Trabulsi Julia, Norouzi Kian, Suurmets Seidi, Storm Mike, Ramsøy Thomas Zoëga
Facebook Inc, New York, NY, United States.
Neurons Inc., Department of Applied Neuroscience, Taastrup, Denmark.
Front Neurosci. 2021 Nov 8;15:578439. doi: 10.3389/fnins.2021.578439. eCollection 2021.

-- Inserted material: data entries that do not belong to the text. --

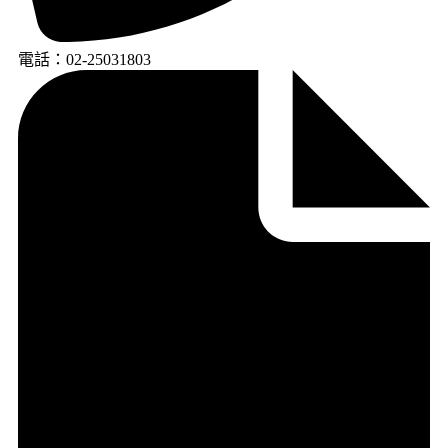
電話：02-25031803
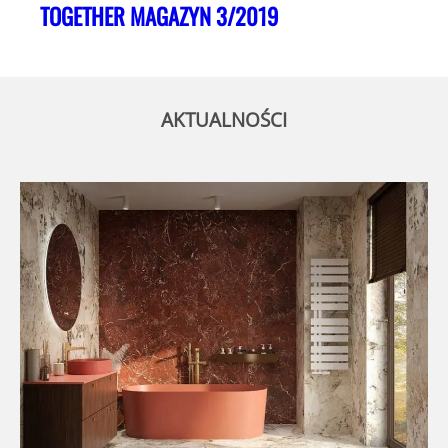
TOGETHER MAGAZYN 3/2019
AKTUALNOŚCI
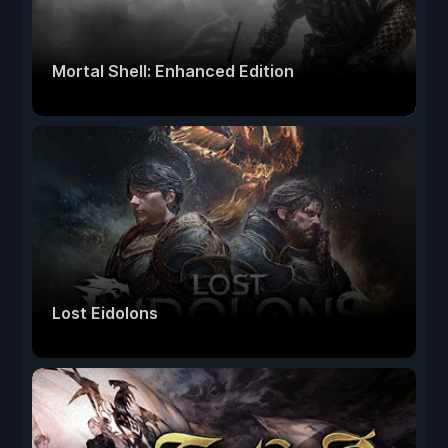
Mortal Shell: Enhanced Edition
Lost Eidolons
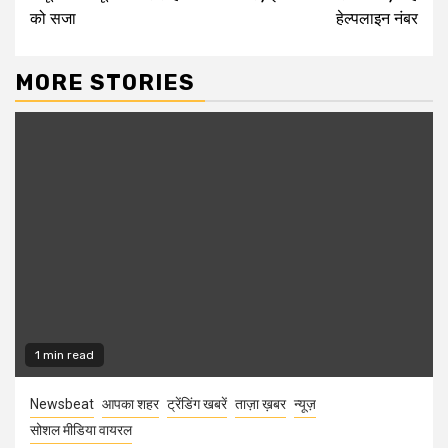
को सजा
हेल्पलाइन नंबर
MORE STORIES
1 min read
Newsbeat
आपका शहर
ट्रेंडिंग खबरें
ताज़ा ख़बर
न्यूज़
सोशल मीडिया वायरल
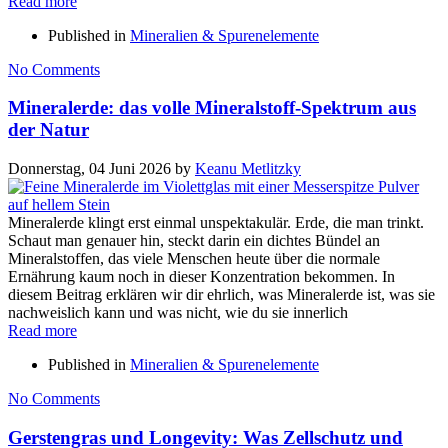
Read more
Published in
Mineralien & Spurenelemente
No Comments
Mineralerde: das volle Mineralstoff-Spektrum aus
der Natur
Donnerstag, 04 Juni 2026
by
Keanu Metlitzky
Mineralerde klingt erst einmal unspektakulär. Erde, die man trinkt.
Schaut man genauer hin, steckt darin ein dichtes Bündel an
Mineralstoffen, das viele Menschen heute über die normale
Ernährung kaum noch in dieser Konzentration bekommen. In
diesem Beitrag erklären wir dir ehrlich, was Mineralerde ist, was sie
nachweislich kann und was nicht, wie du sie innerlich
Read more
Published in
Mineralien & Spurenelemente
No Comments
Gerstengras und Longevity: Was Zellschutz und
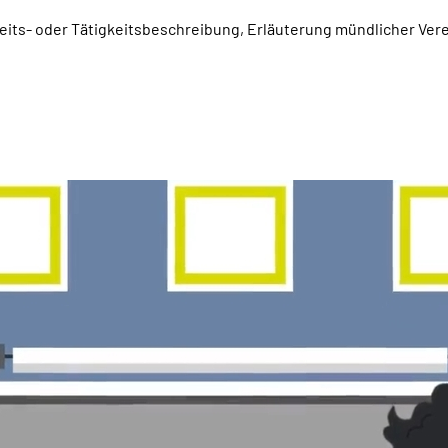
beits- oder Tätigkeitsbeschreibung, Erläuterung mündlicher Ver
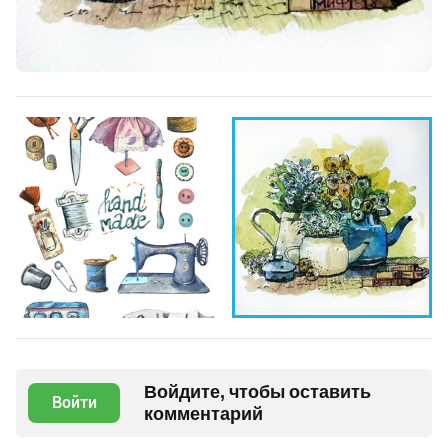
Войдите, чтобы оставить
Войти
комментарий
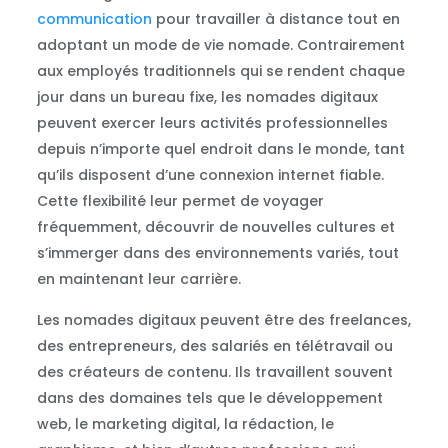
communication
pour travailler à distance tout en
adoptant un mode de vie nomade. Contrairement
aux employés traditionnels qui se rendent chaque
jour dans un bureau fixe, les nomades digitaux
peuvent exercer leurs activités professionnelles
depuis n’importe quel endroit dans le monde, tant
qu’ils disposent d’une connexion internet fiable.
Cette flexibilité leur permet de voyager
fréquemment, découvrir de nouvelles cultures et
s’immerger dans des environnements variés, tout
en maintenant leur carrière.
Les nomades digitaux peuvent être des freelances,
des entrepreneurs, des salariés en télétravail ou
des créateurs de contenu. Ils travaillent souvent
dans des domaines tels que le développement
web, le marketing digital, la rédaction, le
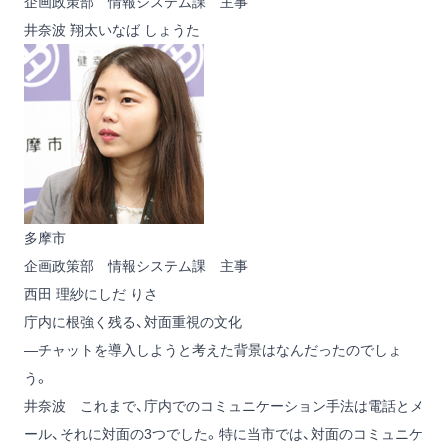
企画政策部 情報システム課 主事
井奈波 翔太
いなば しょうた
多摩市
企画政策部 情報システム課 主事
西田 理紗
にしだ りさ
庁内に根強く残る、対面重視の文化
―チャットを導入しようと考えた背景はなんだったのでしょ
う。
井奈波
これまで、庁内でのコミュニケーション手法は電話とメ
ール、それに対面の3つでした。特に当市では、対面のコミュニケ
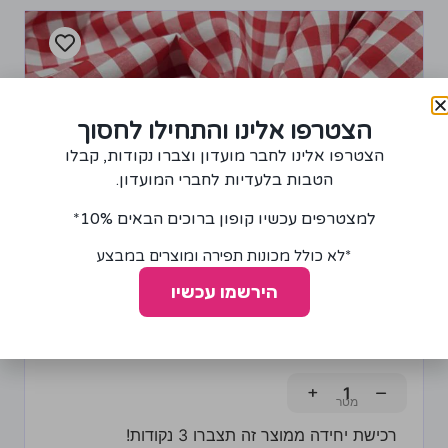
הצטרפו אלינו והתחילו לחסוך
הצטרפו אלינו לחבר מועדון וצברו נקודות, קבלו
הטבות בלעדיות לחברי המועדון.
למצטרפים עכשיו קופון ברוכים הבאים 10%*
*לא כולל מכונות תפירה ומוצרים במבצע
הירשמו עכשיו
בד כותנה משובץ אדום-לבן
65.00
₪
+
−
רכישת יחידה ממוצר זה תצברו 3 נקודות!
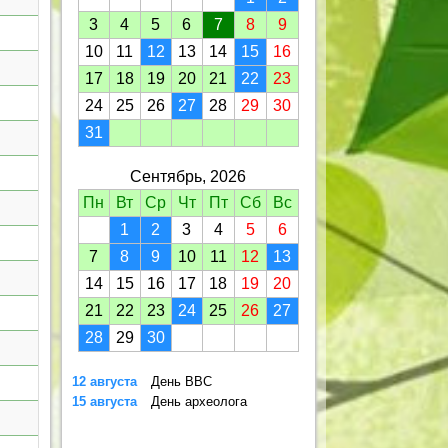
3
4
5
6
7
8
9
10
11
12
13
14
15
16
17
18
19
20
21
22
23
24
25
26
27
28
29
30
31
Сентябрь, 2026
Пн
Вт
Ср
Чт
Пт
Сб
Вс
1
2
3
4
5
6
7
8
9
10
11
12
13
14
15
16
17
18
19
20
21
22
23
24
25
26
27
28
29
30
12 августа
День ВВС
15 августа
День археолога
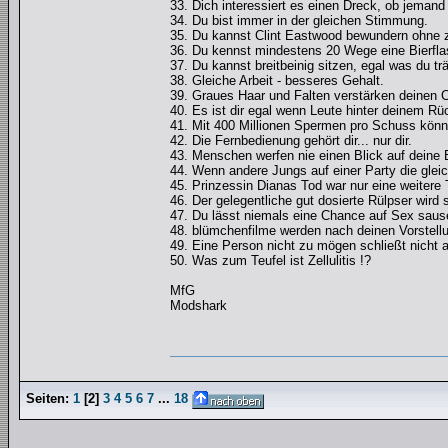
33. Dich interessiert es einen Dreck, ob jemand
34. Du bist immer in der gleichen Stimmung.
35. Du kannst Clint Eastwood bewundern ohne 
36. Du kennst mindestens 20 Wege eine Bierfla
37. Du kannst breitbeinig sitzen, egal was du tr
38. Gleiche Arbeit - besseres Gehalt.
39. Graues Haar und Falten verstärken deinen C
40. Es ist dir egal wenn Leute hinter deinem R
41. Mit 400 Millionen Spermen pro Schuss könnt
42. Die Fernbedienung gehört dir... nur dir.
43. Menschen werfen nie einen Blick auf deine B
44. Wenn andere Jungs auf einer Party die glei
45. Prinzessin Dianas Tod war nur eine weitere
46. Der gelegentliche gut dosierte Rülpser wird 
47. Du lässt niemals eine Chance auf Sex sause
48. blümchenfilme werden nach deinen Vorstell
49. Eine Person nicht zu mögen schließt nicht a
50. Was zum Teufel ist Zellulitis !?
MfG
Modshark
Seiten:
1
[
2
]
3
4
5
6
7
...
18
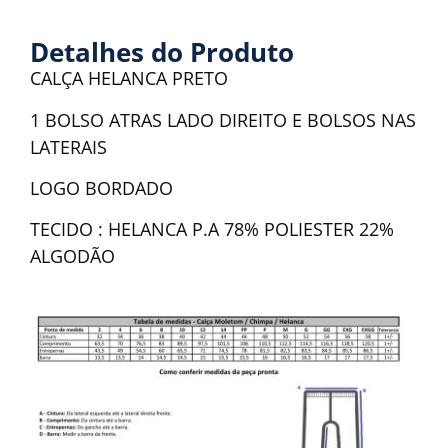
Detalhes do Produto
CALÇA HELANCA PRETO
1 BOLSO ATRAS LADO DIREITO E BOLSOS NAS
LATERAIS
LOGO BORDADO
TECIDO : HELANCA P.A 78% POLIESTER 22%
ALGODÃO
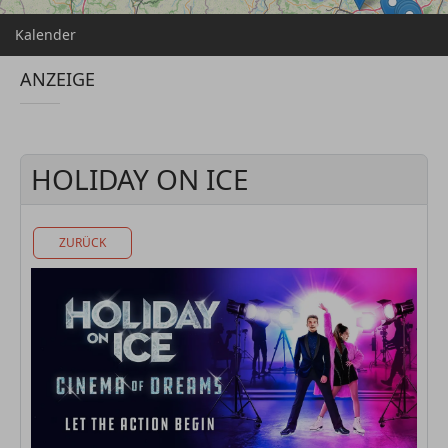
Kalender
ANZEIGE
HOLIDAY ON ICE
ZURÜCK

The study of consumer responses to advertising has recently expanded to include the use of eye-tracking to track the gaze of consumers. The calibration and validation of eye-gaze have typically been measured on large screens in static, controlled settings. However, little is known about how precise gaze localizations and eye fixations are on smaller screens, such as smartphones, and in moving feed-based conditions, such as those found on social media websites. We tested the precision of eye-tracking fixation detection algorithms relative to raw gaze mapping in natural scrolling conditions. Our results demonstrate that default fixation detection algorithms normally employed by hardware providers exhibit suboptimal performance on mobile phones. In this paper, we provide a detailed account of how different parameters in eye-tracking software can affect the validity and reliability of critical metrics, such as Percent Seen and Total Fixation Duration. We provide recommendations for producing improved eye-tracking metrics for content on small screens, such as smartphones, and vertically moving environments, such as a social media feed. The adjustments to the fixation detection algorithm we propose improves the accuracy of Percent Seen by 19% compared to a leading eye-tracking provider's default fixation filter settings. The methodological approach provided in this paper could additionally serve as a framework for assessing the validity of applied neuroscience methods and metrics beyond mobile eye-tracking.
对消费者广告反应的研究最近有所扩展,涵盖了使用眼动追踪来跟踪消费者的视线。眼动注视的校准和验证通常是在静态、可控环境下的大屏幕上进行测量的。然而,对于在较小屏幕(如智能手机)以及基于动态信息流的环境(如社交媒体网站上的情况)中,注视定位和眼睛注视的精确程度却知之甚少。我们测试了在自然滚动条件下,眼动追踪注视检测算法相对于原始注视映射的精度。我们的结果表明,硬件供应商通常采用的默认注视检测算法在手机上表现欠佳。在本文中,我们详细阐述了眼动追踪软件中的不同参数如何影响关键指标(如观看百分比和总注视持续时间)的有效性和可靠性。我们为在小屏幕(如智能手机)以及垂直移动环境(如社交媒体信息流)中生成改进的眼动追踪指标提供了建议。与一家领先的眼动追踪供应商的默认注视过滤设置相比,我们提出的对注视检测算法的调整将观看百分比的准确率提高了19%。本文提供的方法学方法还可以作为一个框架,用于评估除移动眼动追踪之外的应用神经科学方法和指标的有效性。